Download this submission:
Submission to the Inquiry into and report on all aspects of the conduct of the 2016 Federal Election and matters related thereto (PDF, 134 KB, 1 November 2016)

The Science Party made a submission to the Joint Standing Committee on Electoral matters with regards to the 2016 federal election. These recommendations were made with aims of protecting the safety of individuals, levelling the playing field for all political parties and independent candidates, maintaining the integrity of the voting system, and enforcing transparency in government.
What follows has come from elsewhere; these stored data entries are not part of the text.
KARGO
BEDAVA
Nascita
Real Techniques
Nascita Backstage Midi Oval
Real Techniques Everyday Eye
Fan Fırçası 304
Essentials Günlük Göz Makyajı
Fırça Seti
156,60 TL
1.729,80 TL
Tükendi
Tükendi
Our specific recommendations were as follows:

  1. Remove the requirement to make public the street address of the person authorising electoral material;
  2. Regarding social media, authorisation of an official party or candidate account should be sufficient to cover all material published by that account;
  3. Truth in advertising rules should not be legislated with regards to electoral campaign material;
  4. The Australian Electoral Commission should maintain its current modest levels of bureaucracy rather than pursue more onerous disclosure rules;
  5. If Australia moves to an electronic voting system, it should be a hybrid electronic/paper voting system;
  6. Much faster reporting requirements for political donations over a reduced threshold of $1,000, and the creation of an electronic system to facilitate this reporting;
  7. Abolish above-the-line Senate voting;
  8. Identical registration requirements for all registered political parties, parliamentary or otherwise; and
  9. Remove the the 4% primary vote threshold for public funding of primary votes.
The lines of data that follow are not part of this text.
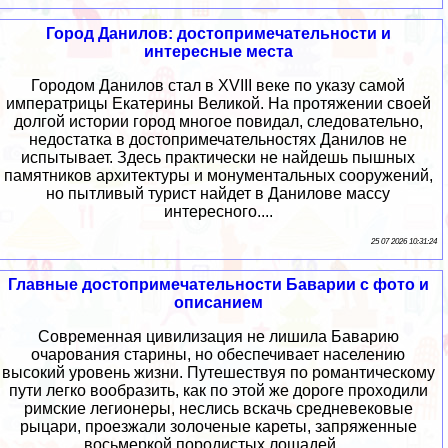
Город Данилов: достопримечательности и
интересные места
Городом Данилов стал в XVIII веке по указу самой
императрицы Екатерины Великой. На протяжении своей
долгой истории город многое повидал, следовательно,
недостатка в достопримечательностях Данилов не
испытывает. Здесь практически не найдешь пышных
памятников архитектуры и монументальных сооружений,
но пытливый турист найдет в Данилове массу
интересного....
25 07 2026 10:31:24
Главные достопримечательности Баварии с фото и
описанием
Современная цивилизация не лишила Баварию
очарования старины, но обеспечивает населению
высокий уровень жизни. Путешествуя по романтическому
пути легко вообразить, как по этой же дороге проходили
римские легионеры, неслись вскачь средневековые
рыцари, проезжали золоченые кареты, запряженные
восьмеркой породистых лошадей....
The parliamentary committee released its first interim report, regarding authorisation of electoral material, in early December. This report acknowledged that the current rules surrounding authorisation of electoral material are inconsistent between different media, making it easy both for honest candidates to accidentally do the wrong thing, and for those who seek to bend the rules to get away with it. Sensible reforms to simplify these rules and to apply them consistently were therefore recommended by the committee. The Science Party's second recommendation, regarding a blanket authorisation for social media posts, was noted on page 24.

Our first recommendation, to protect the privacy and safety of those who agree to be liable for the content of campaign material, was not noted, nor was the subject mentioned in the committee's report.

The second interim report, regarding political donations, was released in March 2016. This report recommended banning foreign donations and harsher penalties for breaching electoral rules. It also went into great detail about why environmental groups should have restrictions on their lobbying activities, seemingly in response to a point made by the Minerals Council of Australia. Spot the irony.

We look forward to further reports from the committee to address electoral mechanics and barriers to entry for small parties and independent candidates.